Your client is invested in a registered indexed-linked annuity (RILA). The RILA contains a 7% floor, an 80% participation rate, and an overall cap rate of 10%. Suppose in years one and two, the S&P 500 returns 12% and -10%, respectively. What interest rate would be credited to the RILA during these two years?

To calculate the interest rate credited to the RILA during these two years, we need to consider the performance of the S&P 500 in relation to the floor, participation rate, and cap rate.

In year one, the S&P 500 return is 12%. Since this is above the floor of 7%, the interest rate credited will be the S&P 500 return multiplied by the participation rate. So, the interest rate credited in year one is 12% * 80% = 9.6%.

In year two, the S&P 500 return is -10%. Since this is below the floor of 7%, the interest rate credited will be the floor rate. So, the interest rate credited in year two is 7%.

Therefore, the interest rate credited to the RILA during these two years is 9.6% in year one and 7% in year two.
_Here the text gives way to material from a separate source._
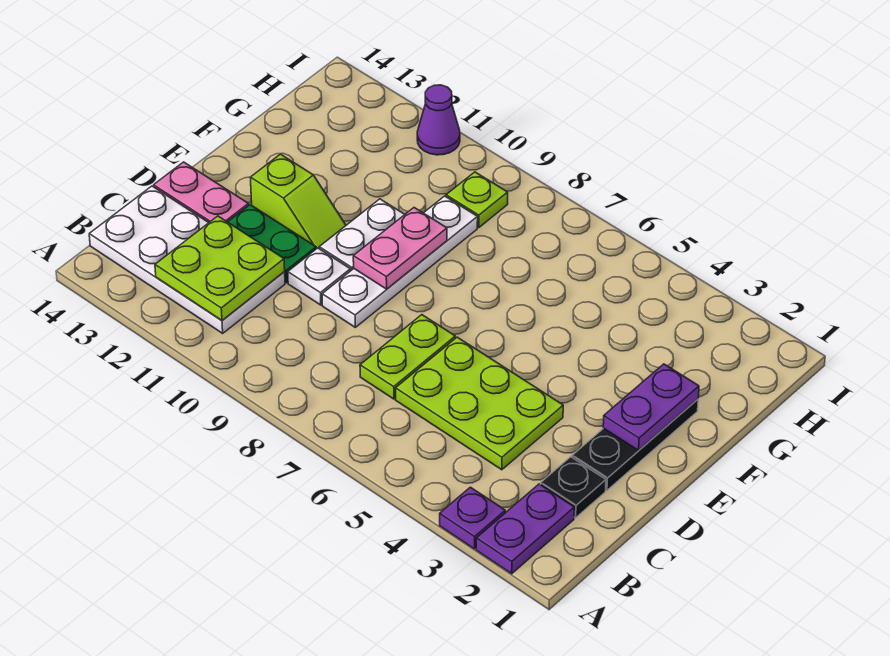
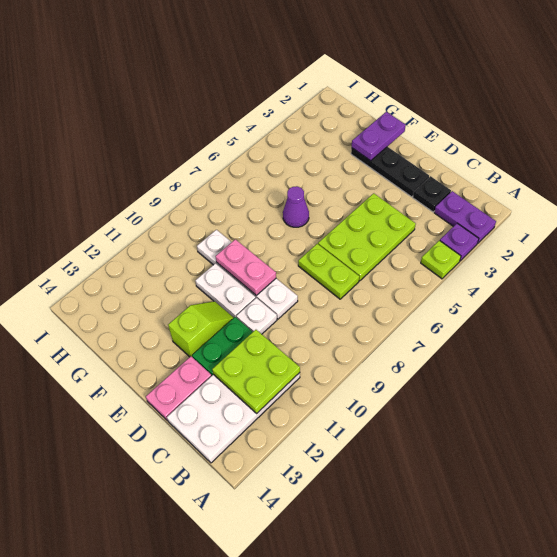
purple 1x2 plate [603,364,699,450] -> purple 1x2 plate turned to [352,112,406,161]
lime 1x1 plate [446,172,508,228] -> lime 1x1 plate moved to [421,240,461,279]
purple 1x1 cone [417,85,460,155] -> purple 1x1 cone moved to [283,186,309,227]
To determine the interest rate credited to the RILA during these two years, we need to calculate it separately for each year based on the given floor, participation rate, and cap rate.

Year 1:
The S&P 500 return is 12%.
Since the floor of the RILA is 7%, the credited interest rate cannot be lower than this.
The participation rate is 80%, which means the credited interest rate is calculated as 80% of the S&P 500 return.
So, the credited interest rate for year one is 80% of 12% = 9.6%.

Year 2:
The S&P 500 return is -10%.
Again, the floor of the RILA is 7%, so the credited interest rate cannot be lower than this.
The participation rate is still 80%, but this time we have a cap rate of 10%, which means the credited interest rate cannot exceed this.
So, the credited interest rate for year two is the lesser of 80% of -10% (which is -8%) and the cap rate of 10%. Therefore, the credited interest rate for year two is -8%.

In summary:
Year 1: Credited interest rate is 9.6%.
Year 2: Credited interest rate is -8%.